▸ **What you will do**:
[a] From the migration strategy passage below, list the names of all five phases of the standard migration in the order given.
[b] According to the migration strategy passage below, what is the typical downtime of the standard migration?
[c] Write out the section of the migration strategy passage below that opens with the words containing "- You want the" and closes with "the downtime window.".

▸ **Document passage**:
※ ※ ※

Choose your migration strategy
Before starting, choose between the standard migration and the warm reindex strategy. This choice affects how Elasticsearch data is transferred and, therefore, how long the downtime window lasts.
- Standard
- Reduced downtime (warm reindex)
The standard migration performs all Elasticsearch data transfer during the cutover (Phase 3). Downtime scales linearly with Elasticsearch data volume, typically 5–60 minutes.
This is the simplest option and is recommended when:
- Your Elasticsearch data volume is small (< 1 GB) or moderate (< 10 GB).
- You can tolerate a longer maintenance window.
- You want the fewest moving parts.
| Phase | Description | Downtime |
|---|---|---|
| Phase 1 – Deploy targets | Install operators and create target clusters alongside Bitnami | No |
| Phase 2 – Initial backup | Back up all data while the application is still running | No |
| Phase 3 – Cutover | Freeze → final backup → full ES reindex → Helm upgrade | Yes (5–60 minutes typical) |
| Phase 4 – Validate | Verify all components are healthy on the new infrastructure | No |
| Phase 5 – Cleanup Bitnami | Remove old Bitnami resources and re-verify | No |
The warm reindex strategy pre-copies Elasticsearch data to the target during Phase 2, while the application is still running. At cutover, only a fast delta reindex is needed to sync changes written since Phase 2, significantly reducing the downtime window.

※ ※ ※

▸ **Stored data**:
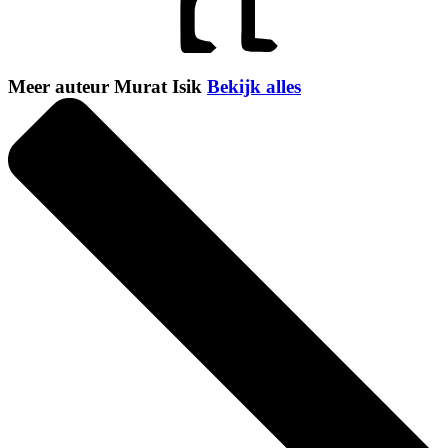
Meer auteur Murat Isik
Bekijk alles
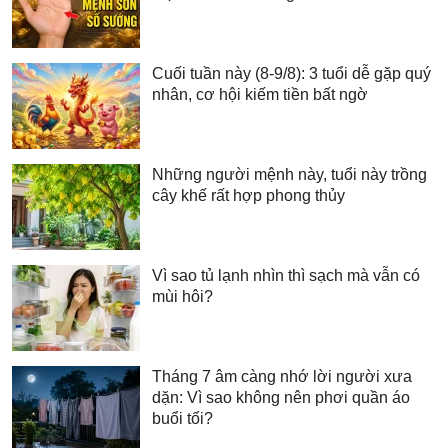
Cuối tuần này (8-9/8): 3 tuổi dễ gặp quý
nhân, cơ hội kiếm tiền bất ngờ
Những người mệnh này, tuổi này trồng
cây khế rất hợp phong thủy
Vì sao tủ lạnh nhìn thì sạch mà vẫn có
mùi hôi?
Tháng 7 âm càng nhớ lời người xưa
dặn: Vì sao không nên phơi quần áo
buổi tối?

※ ※ ※

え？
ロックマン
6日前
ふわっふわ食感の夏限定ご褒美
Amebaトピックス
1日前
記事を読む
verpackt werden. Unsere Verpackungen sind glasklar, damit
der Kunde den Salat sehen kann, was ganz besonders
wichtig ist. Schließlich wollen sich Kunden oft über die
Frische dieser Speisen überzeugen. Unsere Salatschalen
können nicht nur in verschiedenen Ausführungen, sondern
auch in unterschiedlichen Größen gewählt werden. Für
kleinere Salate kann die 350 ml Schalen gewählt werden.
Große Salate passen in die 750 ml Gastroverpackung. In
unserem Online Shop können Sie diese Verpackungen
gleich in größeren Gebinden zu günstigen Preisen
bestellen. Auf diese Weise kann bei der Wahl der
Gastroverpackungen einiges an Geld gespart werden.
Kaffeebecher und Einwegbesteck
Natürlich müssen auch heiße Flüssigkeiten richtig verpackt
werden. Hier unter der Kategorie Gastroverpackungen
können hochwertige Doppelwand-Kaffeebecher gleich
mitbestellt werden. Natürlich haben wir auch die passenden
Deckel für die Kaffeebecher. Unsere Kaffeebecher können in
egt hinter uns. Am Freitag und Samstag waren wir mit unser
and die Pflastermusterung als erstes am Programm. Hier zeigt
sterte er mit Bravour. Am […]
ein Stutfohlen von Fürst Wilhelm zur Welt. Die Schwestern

※ ※ ※

▸ **Outputs by task**:
[a]
Phase 1 – Deploy targets
Phase 2 – Initial backup
Phase 3 – Cutover
Phase 4 – Validate
Phase 5 – Cleanup Bitnami

[b] Typically 5–60 minutes.

[c]
- You want the fewest moving parts.
| Phase | Description | Downtime |
|---|---|---|
| Phase 1 – Deploy targets | Install operators and create target clusters alongside Bitnami | No |
| Phase 2 – Initial backup | Back up all data while the application is still running | No |
| Phase 3 – Cutover | Freeze → final backup → full ES reindex → Helm upgrade | Yes (5–60 minutes typical) |
| Phase 4 – Validate | Verify all components are healthy on the new infrastructure | No |
| Phase 5 – Cleanup Bitnami | Remove old Bitnami resources and re-verify | No |
The warm reindex strategy pre-copies Elasticsearch data to the target during Phase 2, while the application is still running. At cutover, only a fast delta reindex is needed to sync changes written since Phase 2, significantly reducing the downtime window.